The summer of recovery: full hotels and pre-Covid life

Two years of hiatus, forced by fear of contagion and the spread of the virus, placed hoteliers at the limit of their strength. But the wear and tear of the pandemic and the relaxation of the measures precede a summer that, the statistics indicate, could improve the 2019 data. localities that at this point are already full. "The forecasts for July and August are far exceeding those we had in 2019," the president of the Galician Tourism Cluster, Cesáreo Pardal, explained to Europa Press, who advances that "if a good summer comes, it will be very, very good" .

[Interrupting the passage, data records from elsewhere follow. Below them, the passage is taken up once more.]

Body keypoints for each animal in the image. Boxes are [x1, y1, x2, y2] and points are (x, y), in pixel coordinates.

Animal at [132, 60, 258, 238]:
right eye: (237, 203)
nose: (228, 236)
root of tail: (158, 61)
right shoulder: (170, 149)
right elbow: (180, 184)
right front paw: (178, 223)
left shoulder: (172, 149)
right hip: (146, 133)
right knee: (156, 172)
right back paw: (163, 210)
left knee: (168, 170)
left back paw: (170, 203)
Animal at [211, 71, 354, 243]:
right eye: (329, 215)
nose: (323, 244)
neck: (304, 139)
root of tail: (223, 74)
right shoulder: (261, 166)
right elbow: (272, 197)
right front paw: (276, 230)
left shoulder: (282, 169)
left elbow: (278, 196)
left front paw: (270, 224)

The desire to resume normality is moving strongly to the hotel industry, especially in coastal locations, where the 'No rooms' sign has already been hung. The Rías Baixas continue to lead the drive in Galicia as a beach destination, although closely followed by the Ribeira Sacra, which has reaped "a lot of success" and "a lot of pull" in recent times, as well as the interior of Pontevedra. As for the type of accommodation, the most demanded are apartments, houses for tourist use and rural tourism, in which, in some municipalities, "there are entire establishments". To the landscapes, the sandbanks and the gastronomic offer of the Community is added now that this Atlantic corner usually stays away from the heat waves that affect the rest of the peninsula, and that attracts visitors "below Madrid"

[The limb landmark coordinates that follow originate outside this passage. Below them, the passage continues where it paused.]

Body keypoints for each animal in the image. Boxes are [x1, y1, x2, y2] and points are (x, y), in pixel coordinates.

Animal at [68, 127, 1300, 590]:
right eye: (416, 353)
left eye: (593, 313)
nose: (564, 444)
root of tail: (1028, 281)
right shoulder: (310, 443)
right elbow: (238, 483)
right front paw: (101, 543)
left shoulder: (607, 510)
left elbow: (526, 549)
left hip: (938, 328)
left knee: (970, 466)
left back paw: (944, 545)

Post-pandemic life is also imposing itself on the habits of travellers, who no longer seek less crowded areas or independent accommodation with the same intensity. Little by little, they explain from the Cluster, the pieces have been relocating and the tourists have been returning to their old customs. "The tourist who used to go to a three or four-star hotel, during the pandemic changed it for a rural tourism house, but now he returns to the hotel again," exemplifies Pardal, who assumes that the fear of crowded destinations is already discarded. What there is fear of, they affect from the sector, is to run out of places to enjoy the summer months. That is why “people are anticipating more and more”, and last-minute reservations are reduced to between 5 and 10 percent. He also draws attention to the fact that the summer season tends to extend more and more in time. And, although this year did not start "practically until April", Galicia already registered in that month and the following one an occupation "as if it were June". In the last 15 days, they acknowledge, reservations "have fallen a bit" due to bad weather, but hoteliers are confident that the trend will reverse.

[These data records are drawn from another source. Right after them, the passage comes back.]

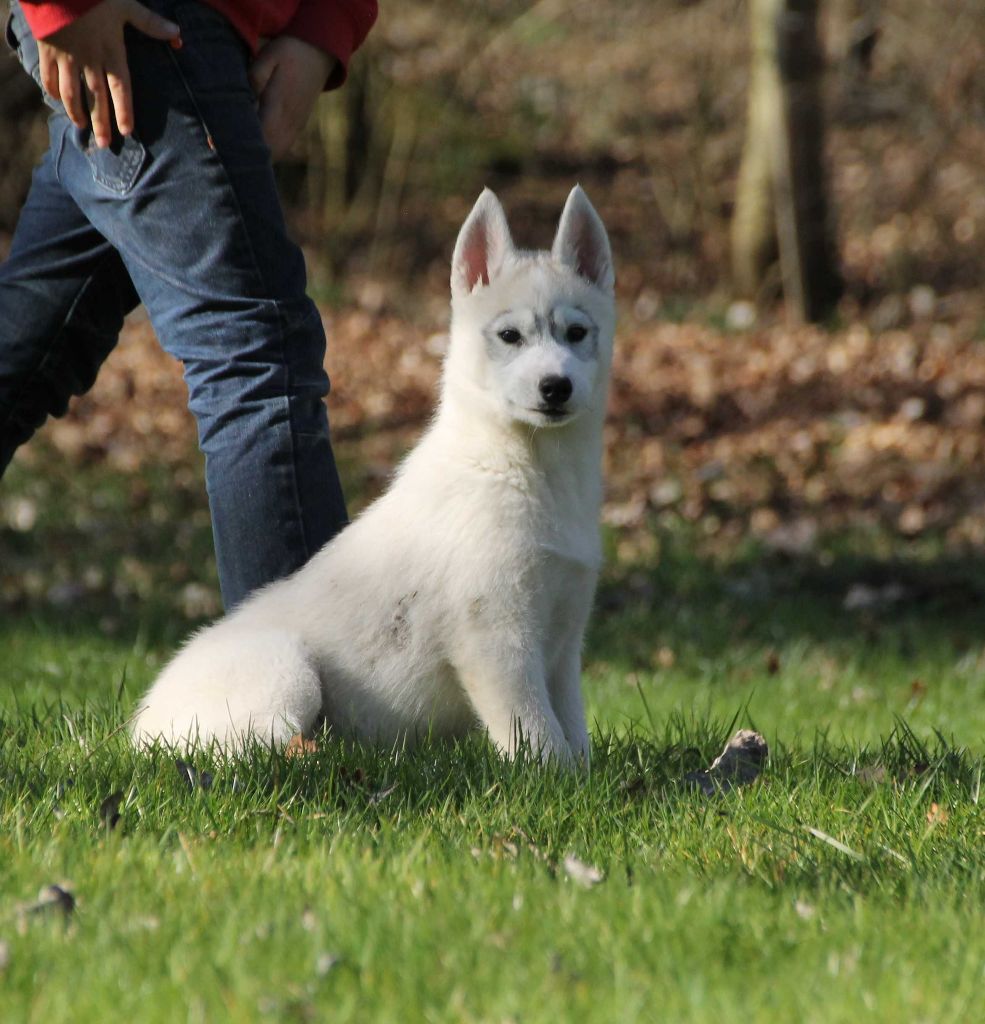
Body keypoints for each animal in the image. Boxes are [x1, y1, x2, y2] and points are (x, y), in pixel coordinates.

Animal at [130, 186, 615, 767]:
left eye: (577, 333)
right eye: (509, 336)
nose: (555, 387)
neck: (522, 466)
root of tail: (138, 729)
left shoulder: (563, 641)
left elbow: (572, 729)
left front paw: (586, 776)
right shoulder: (499, 640)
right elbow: (540, 737)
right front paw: (554, 779)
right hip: (286, 671)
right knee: (251, 745)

Going to the data, the associations speak of a guaranteed occupation of between 70 and 80 percent, with areas such as the Galician capital, which stand out for their tourist attraction. In the case of Santiago, everything suggests that the season will extend beyond July and August, reaching almost until the end of this second Holy Year, and with a September that could be better than July itself. In La Coruña they also expect very good figures, which have already started with the celebration of San Juan, which almost completely filled the city's hotel offer. The province of Pontevedra, for its part, expects a tourist season that will leave average occupancy figures of between 70 and 75 percent, reports Ep. And with regard to the main tourist destinations and municipalities, Vigo, in July, expects 80 percent occupancy; Baiona, 79 percent; Sanxenxo, between 77 and 80 percent; and Pontevedra and O Grove 75 percent. The figures, the union expects, of the summer of recovery.